• **Excerpt provided**:
# HTTP,HTTPS and port 443



## Moc

Hello all, this is my first time in this forum. I have question which I think belongs in this section.:4-dontkno 

I am trying to access a website that starts with http but then has :443 in its URL. e.g. http://www.example.com:443/ Does this mean the site is secure? Is this any different from https://www.example.com. 

I cannot get to the site, just getting page cannot be found error. I know I have port 443 open because I can access banking sites fine and also all the security settings in my IE are checked and IE has 128 bit cipher.

I was wondering if anyone could explain the protocols a little bit more or suggest any good sites with this sort of information.

Thanks:sayyes: 

Moc


----------



## gamerman0203

from my understanding, you personally don't have ports to be open in regards to SSL. The server that is hosting the site needs to have that port open so you can access it securly. I have never heard of accessing a secure port in the fashion of just stating the number, as in your first example. To my knowledge the only way to access a secured site is by having 'https' in the url.

If you are getting the 404 error, then simply the page isn't there. At least it's not there under a secured port. Have you tried accessing it under just http?


----------



## Skie

You specifically need to use "https://" when accessing a secured website on port 443. Doing it the way you specified above will just display a "400 Bad Request" error and may include a 404 error. DO NOT trust any site that uses "http://example.com:443" as you can easily set up a non secured web server to run on port 443 or any other port for that matter. Web browsers are specifically designed to use "https" for secured sites. Using "http" will not load any of the encryption.


----------

• **Work instructions**:
- 1) In the thread on HTTP, HTTPS and port 443, what cipher strength does Moc say IE has?
- 2) For each statement, tell whether the thread on HTTP, HTTPS and port 443 supports it. Answer yes or no, and quote the deciding words. (a) Moc can reach banking sites without trouble. (b) gamerman0203 says users must open port 443 on their own machines for SSL. (c) Skie says a URL starting with "http" still loads encryption.
- 3) From the thread on HTTP, HTTPS and port 443, quote everything from "I am trying" down to "128 bit cipher.".

• **Information provided**:
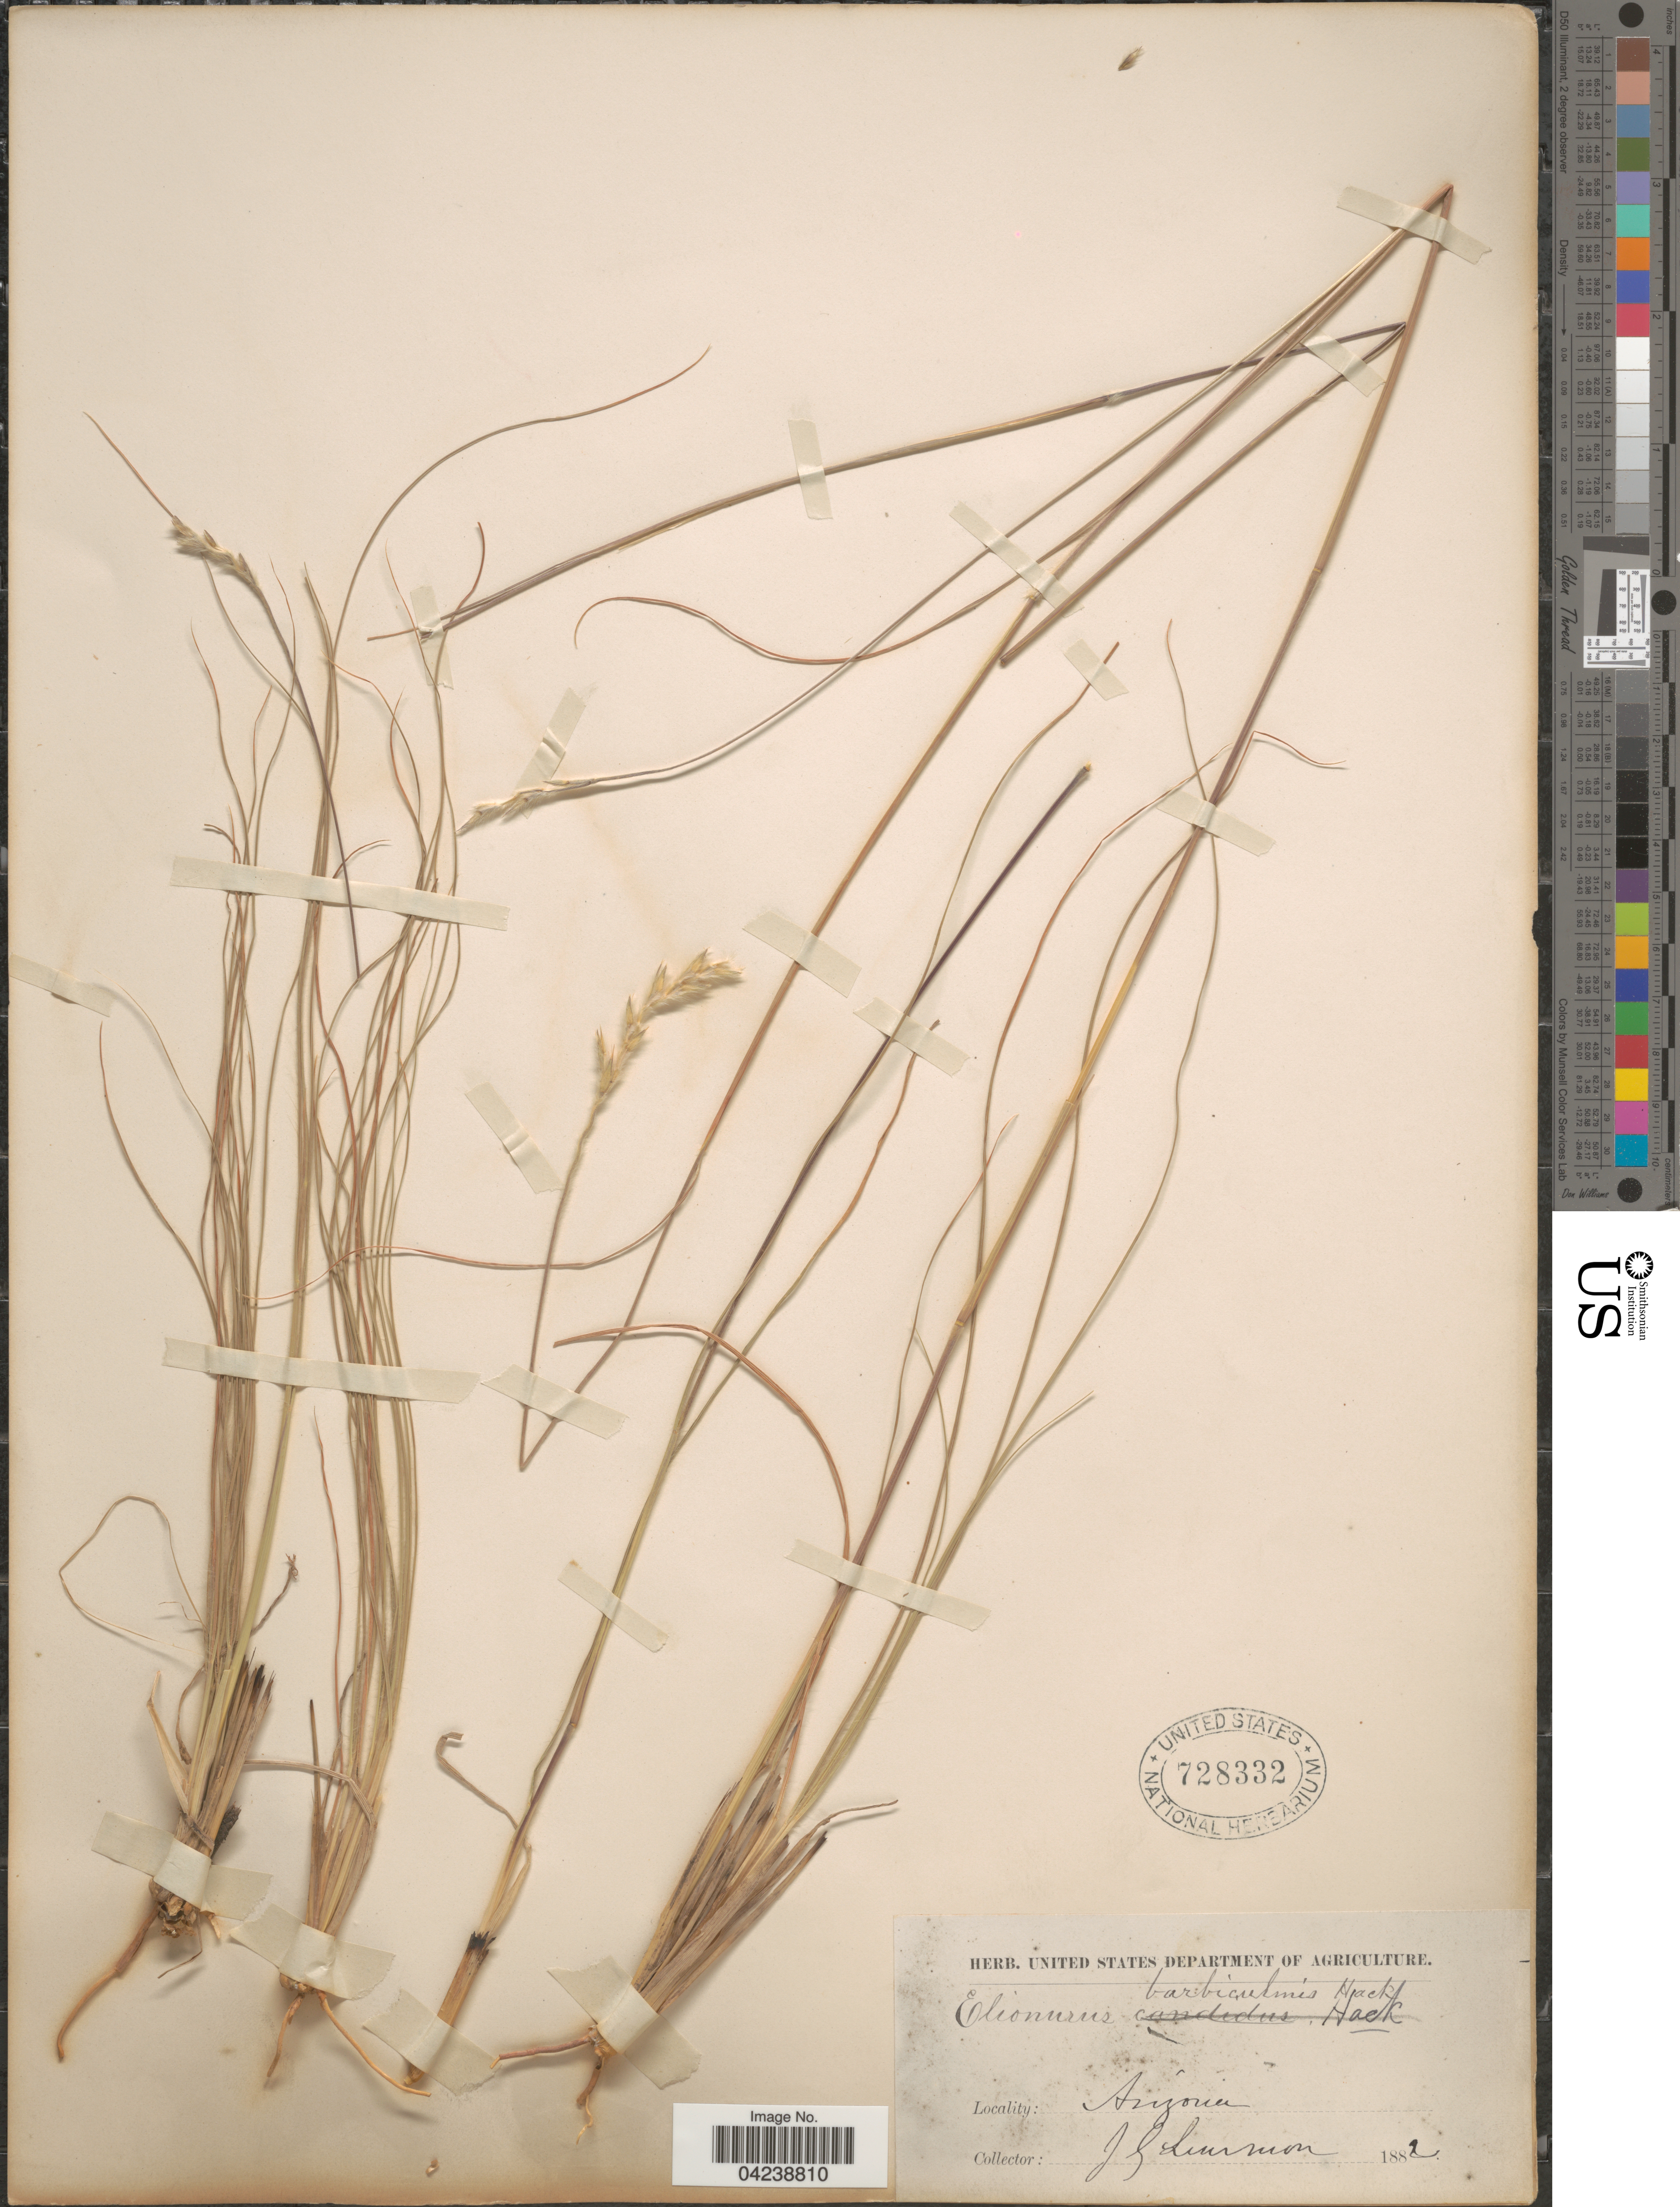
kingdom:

• **Answers for the tasks**:
- 1) 128 bit.

- 2)
(a) Yes: "I can access banking sites fine"
(b) No: "you personally don't have ports to be open in regards to SSL"
(c) No: "Using "http" will not load any of the encryption."

- 3)
I am trying to access a website that starts with http but then has :443 in its URL. e.g. http://www.example.com:443/ Does this mean the site is secure? Is this any different from https://www.example.com. 

I cannot get to the site, just getting page cannot be found error. I know I have port 443 open because I can access banking sites fine and also all the security settings in my IE are checked and IE has 128 bit cipher.